(RAW DATA)

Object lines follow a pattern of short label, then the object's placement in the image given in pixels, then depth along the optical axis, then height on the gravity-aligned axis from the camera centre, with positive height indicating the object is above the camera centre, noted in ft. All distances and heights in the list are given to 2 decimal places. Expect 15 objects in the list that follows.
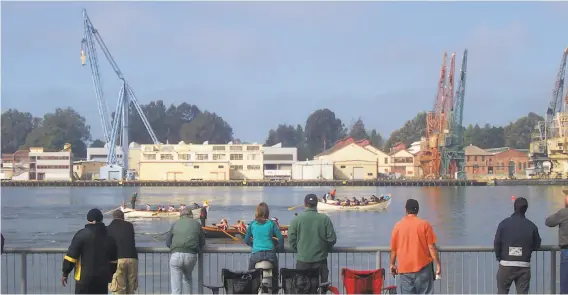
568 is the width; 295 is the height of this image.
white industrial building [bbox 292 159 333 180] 590.14 +3.81
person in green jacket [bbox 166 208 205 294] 45.93 -3.39
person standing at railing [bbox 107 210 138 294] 45.88 -3.98
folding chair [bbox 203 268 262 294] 43.29 -4.91
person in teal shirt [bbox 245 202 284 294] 45.27 -3.11
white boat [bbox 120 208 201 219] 208.44 -8.49
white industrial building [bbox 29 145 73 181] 610.24 +7.28
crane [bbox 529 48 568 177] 572.10 +26.11
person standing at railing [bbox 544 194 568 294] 44.14 -3.00
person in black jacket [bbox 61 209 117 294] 41.22 -3.62
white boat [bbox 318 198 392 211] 258.37 -8.55
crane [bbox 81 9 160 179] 541.34 +34.11
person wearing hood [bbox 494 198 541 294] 43.29 -3.31
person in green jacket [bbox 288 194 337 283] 44.78 -3.02
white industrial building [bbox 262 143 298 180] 617.21 +10.98
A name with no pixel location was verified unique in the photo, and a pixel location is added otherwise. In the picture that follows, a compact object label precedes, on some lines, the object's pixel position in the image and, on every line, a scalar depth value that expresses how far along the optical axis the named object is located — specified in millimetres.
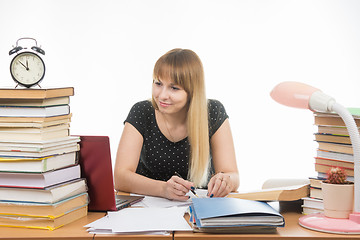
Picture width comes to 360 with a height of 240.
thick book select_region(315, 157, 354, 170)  1879
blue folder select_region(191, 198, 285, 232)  1747
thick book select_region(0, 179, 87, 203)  1830
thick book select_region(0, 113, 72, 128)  1859
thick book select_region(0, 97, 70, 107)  1868
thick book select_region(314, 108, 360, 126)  1909
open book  1950
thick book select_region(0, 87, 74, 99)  1852
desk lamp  1753
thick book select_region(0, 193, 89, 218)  1824
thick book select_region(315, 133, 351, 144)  1892
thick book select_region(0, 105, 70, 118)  1872
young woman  2437
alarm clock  2005
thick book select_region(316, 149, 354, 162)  1880
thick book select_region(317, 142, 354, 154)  1881
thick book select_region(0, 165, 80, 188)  1828
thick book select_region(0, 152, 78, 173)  1824
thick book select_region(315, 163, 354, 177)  1876
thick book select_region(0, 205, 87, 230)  1820
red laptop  1953
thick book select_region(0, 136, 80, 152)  1828
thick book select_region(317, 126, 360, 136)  1897
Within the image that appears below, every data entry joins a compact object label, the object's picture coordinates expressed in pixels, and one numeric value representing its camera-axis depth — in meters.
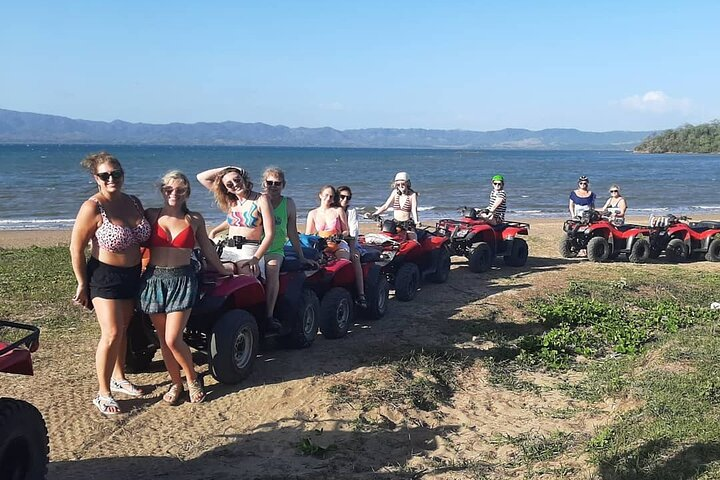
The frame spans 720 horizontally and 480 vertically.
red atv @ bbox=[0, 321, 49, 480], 3.87
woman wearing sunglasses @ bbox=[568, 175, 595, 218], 14.16
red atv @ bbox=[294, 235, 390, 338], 7.58
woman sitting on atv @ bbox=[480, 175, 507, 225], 12.69
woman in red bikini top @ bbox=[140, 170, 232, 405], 5.38
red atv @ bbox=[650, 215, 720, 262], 13.95
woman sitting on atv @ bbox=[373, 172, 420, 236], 10.85
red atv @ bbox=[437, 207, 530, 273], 12.06
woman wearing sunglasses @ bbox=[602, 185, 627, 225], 14.05
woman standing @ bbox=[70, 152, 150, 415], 5.09
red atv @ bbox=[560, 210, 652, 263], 13.46
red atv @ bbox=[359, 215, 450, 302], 9.73
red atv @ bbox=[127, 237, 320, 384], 5.87
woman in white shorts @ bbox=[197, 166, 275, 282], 6.34
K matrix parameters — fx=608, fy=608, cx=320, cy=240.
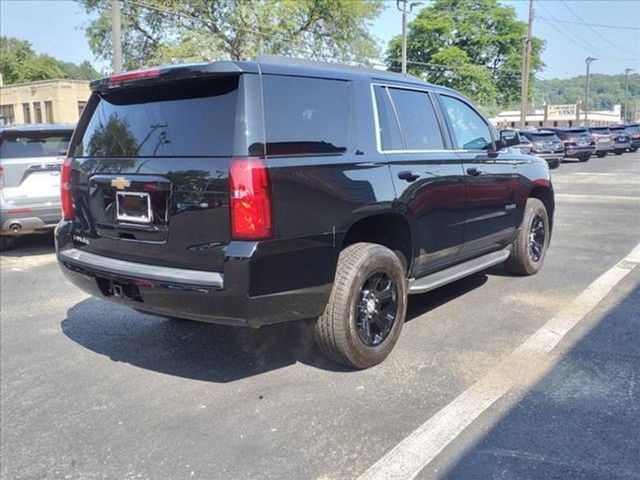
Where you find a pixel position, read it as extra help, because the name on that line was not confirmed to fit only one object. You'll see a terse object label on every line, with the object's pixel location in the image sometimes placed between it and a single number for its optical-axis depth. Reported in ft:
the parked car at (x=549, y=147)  79.05
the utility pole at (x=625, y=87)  326.32
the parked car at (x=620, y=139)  106.93
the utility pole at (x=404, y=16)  104.73
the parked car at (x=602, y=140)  100.48
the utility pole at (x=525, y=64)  125.29
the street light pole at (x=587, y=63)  235.93
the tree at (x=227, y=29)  90.02
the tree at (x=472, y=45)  157.99
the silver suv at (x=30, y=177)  25.25
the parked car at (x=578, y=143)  90.99
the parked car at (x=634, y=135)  118.11
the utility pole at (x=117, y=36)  54.87
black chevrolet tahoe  10.96
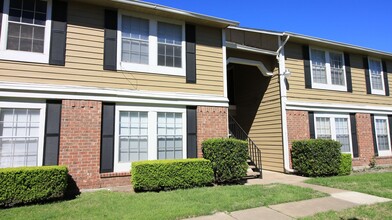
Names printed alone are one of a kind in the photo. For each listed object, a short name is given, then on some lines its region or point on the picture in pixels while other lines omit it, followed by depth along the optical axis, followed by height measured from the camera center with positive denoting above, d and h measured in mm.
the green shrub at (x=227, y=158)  7871 -595
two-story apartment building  6754 +1591
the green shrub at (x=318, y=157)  9516 -727
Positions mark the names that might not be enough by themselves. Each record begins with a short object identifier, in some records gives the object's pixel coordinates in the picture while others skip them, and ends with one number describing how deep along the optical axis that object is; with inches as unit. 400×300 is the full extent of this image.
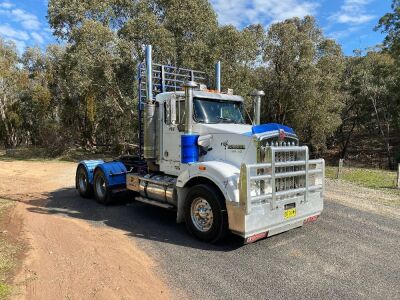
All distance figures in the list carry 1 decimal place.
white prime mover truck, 237.6
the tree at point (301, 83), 1044.5
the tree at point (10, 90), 1438.2
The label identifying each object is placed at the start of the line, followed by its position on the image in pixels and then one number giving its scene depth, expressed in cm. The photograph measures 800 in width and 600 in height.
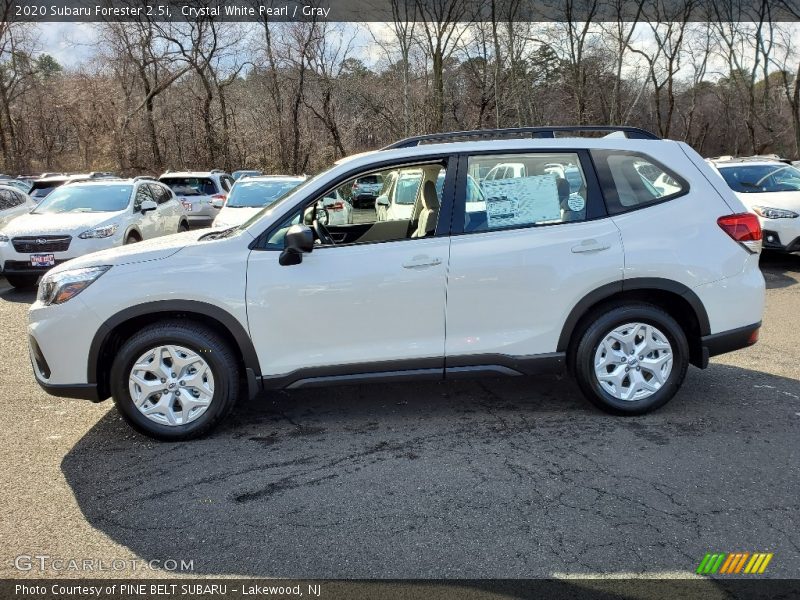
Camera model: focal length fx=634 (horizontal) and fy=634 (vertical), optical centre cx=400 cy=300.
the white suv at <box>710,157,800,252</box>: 958
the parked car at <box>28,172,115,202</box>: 1639
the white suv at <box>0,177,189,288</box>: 938
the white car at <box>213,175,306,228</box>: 1116
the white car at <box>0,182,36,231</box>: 1191
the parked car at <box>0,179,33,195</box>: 1853
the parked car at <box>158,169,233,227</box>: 1731
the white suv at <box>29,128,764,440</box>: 400
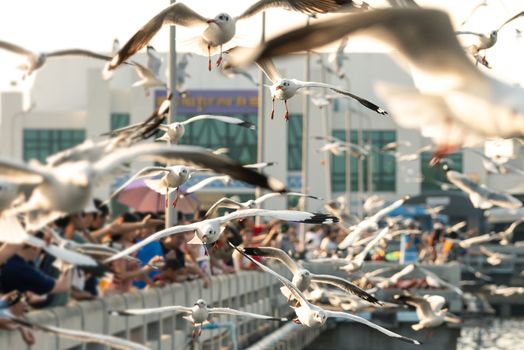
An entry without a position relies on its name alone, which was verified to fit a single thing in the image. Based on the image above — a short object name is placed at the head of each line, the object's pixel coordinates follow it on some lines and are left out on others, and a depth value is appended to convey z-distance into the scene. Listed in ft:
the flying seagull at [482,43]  46.47
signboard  274.57
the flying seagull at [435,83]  26.21
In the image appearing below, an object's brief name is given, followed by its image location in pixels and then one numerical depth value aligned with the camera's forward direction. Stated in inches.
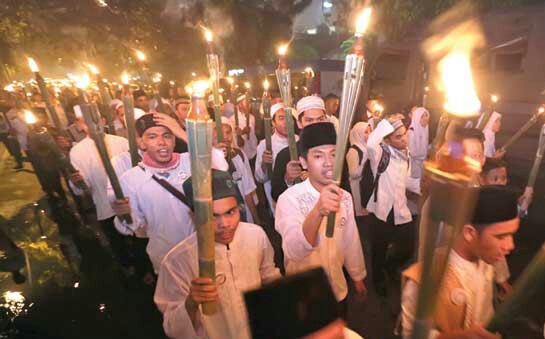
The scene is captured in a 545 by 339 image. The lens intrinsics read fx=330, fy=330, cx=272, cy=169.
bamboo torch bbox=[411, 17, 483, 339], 32.4
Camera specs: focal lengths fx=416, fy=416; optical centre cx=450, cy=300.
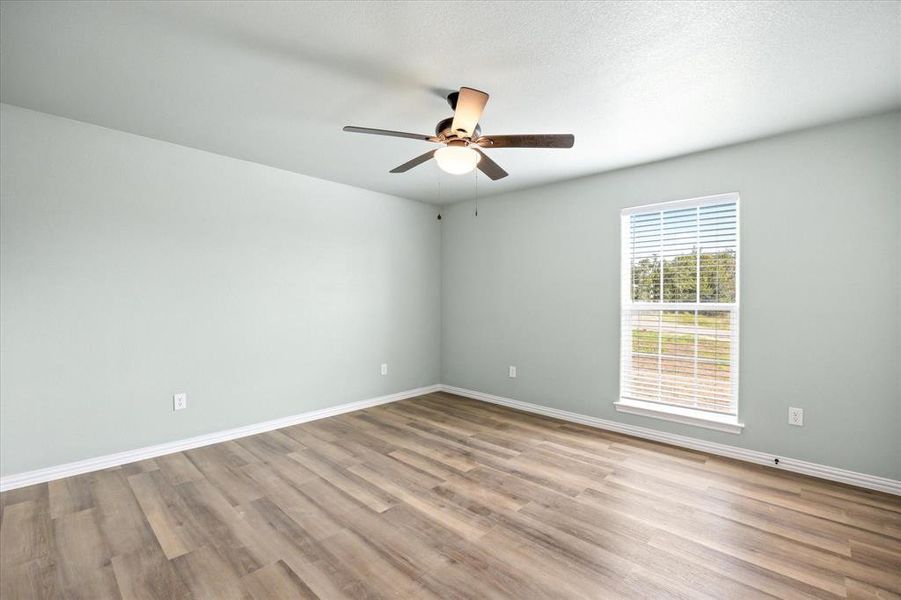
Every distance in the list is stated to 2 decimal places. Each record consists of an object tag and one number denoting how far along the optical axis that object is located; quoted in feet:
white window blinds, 10.97
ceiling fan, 7.30
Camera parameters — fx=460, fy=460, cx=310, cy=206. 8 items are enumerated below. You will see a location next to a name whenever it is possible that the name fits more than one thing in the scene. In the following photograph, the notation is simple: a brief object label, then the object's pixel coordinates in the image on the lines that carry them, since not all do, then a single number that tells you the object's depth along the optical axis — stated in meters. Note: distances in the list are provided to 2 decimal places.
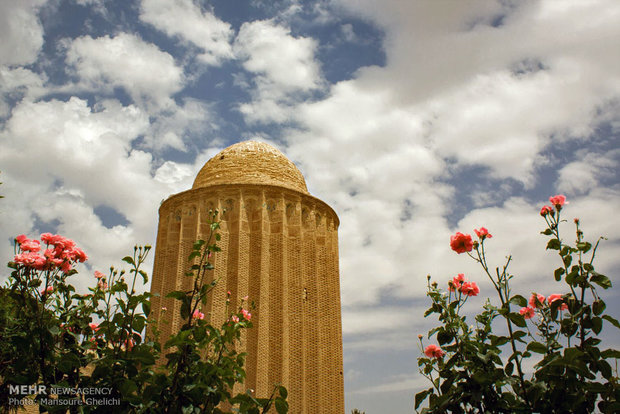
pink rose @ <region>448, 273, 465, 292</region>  3.85
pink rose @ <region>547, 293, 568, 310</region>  3.43
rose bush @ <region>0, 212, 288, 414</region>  3.31
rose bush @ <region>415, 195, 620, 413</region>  3.02
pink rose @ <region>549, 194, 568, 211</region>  3.59
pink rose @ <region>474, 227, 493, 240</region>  3.63
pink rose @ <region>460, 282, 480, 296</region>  3.82
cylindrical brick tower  11.05
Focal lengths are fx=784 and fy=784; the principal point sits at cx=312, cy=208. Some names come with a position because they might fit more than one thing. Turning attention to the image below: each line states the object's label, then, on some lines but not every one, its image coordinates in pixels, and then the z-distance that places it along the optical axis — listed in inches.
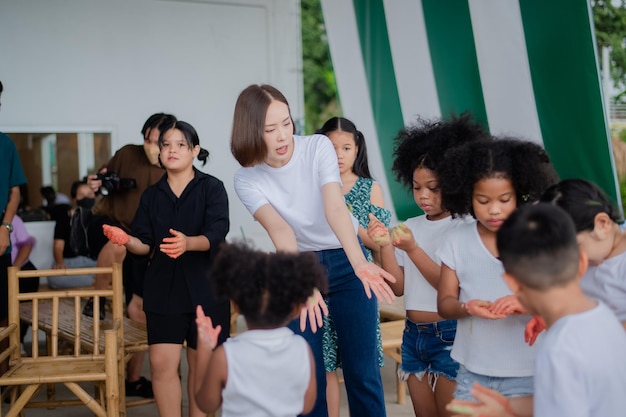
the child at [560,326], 60.0
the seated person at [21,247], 193.5
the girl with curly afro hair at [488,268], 82.4
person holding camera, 159.8
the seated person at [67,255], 203.9
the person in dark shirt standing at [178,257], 121.5
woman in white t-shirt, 99.2
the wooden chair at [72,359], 118.9
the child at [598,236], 74.0
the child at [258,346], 72.2
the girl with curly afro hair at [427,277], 97.8
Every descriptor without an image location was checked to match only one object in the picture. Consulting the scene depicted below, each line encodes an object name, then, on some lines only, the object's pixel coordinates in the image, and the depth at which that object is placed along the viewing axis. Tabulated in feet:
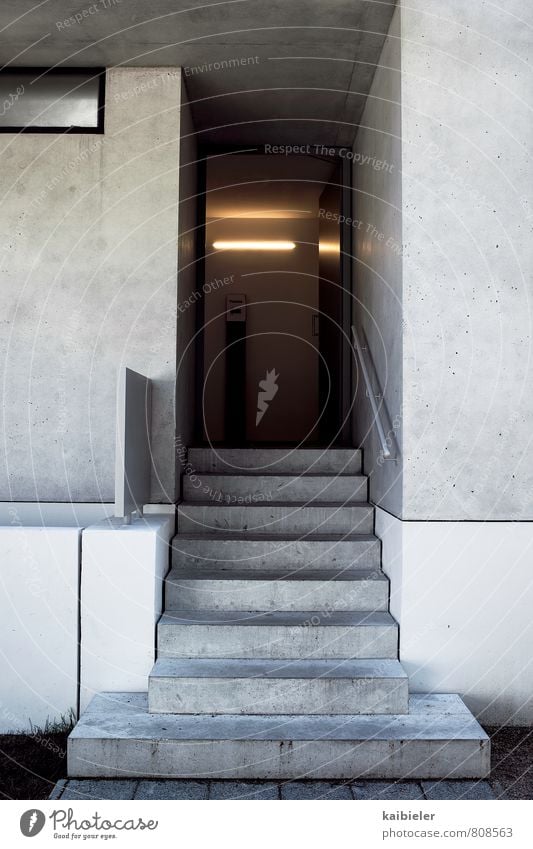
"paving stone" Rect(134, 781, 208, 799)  8.38
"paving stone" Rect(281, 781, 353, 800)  8.44
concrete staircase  8.88
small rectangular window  13.11
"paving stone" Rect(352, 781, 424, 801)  8.45
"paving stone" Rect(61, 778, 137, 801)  8.30
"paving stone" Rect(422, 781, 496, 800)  8.46
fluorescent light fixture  25.75
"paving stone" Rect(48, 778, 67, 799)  8.24
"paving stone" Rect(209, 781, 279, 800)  8.42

(End RAW DATA)

Every line in the records above that contains the word "pink" should be copied out.

pink rose @ <region>448, 273, 465, 292</region>  3.85
pink rose @ <region>547, 293, 568, 310</region>  3.43
pink rose @ <region>549, 194, 568, 211</region>  3.59
pink rose @ <region>474, 227, 493, 240</region>  3.63
pink rose @ <region>460, 282, 480, 296</region>  3.82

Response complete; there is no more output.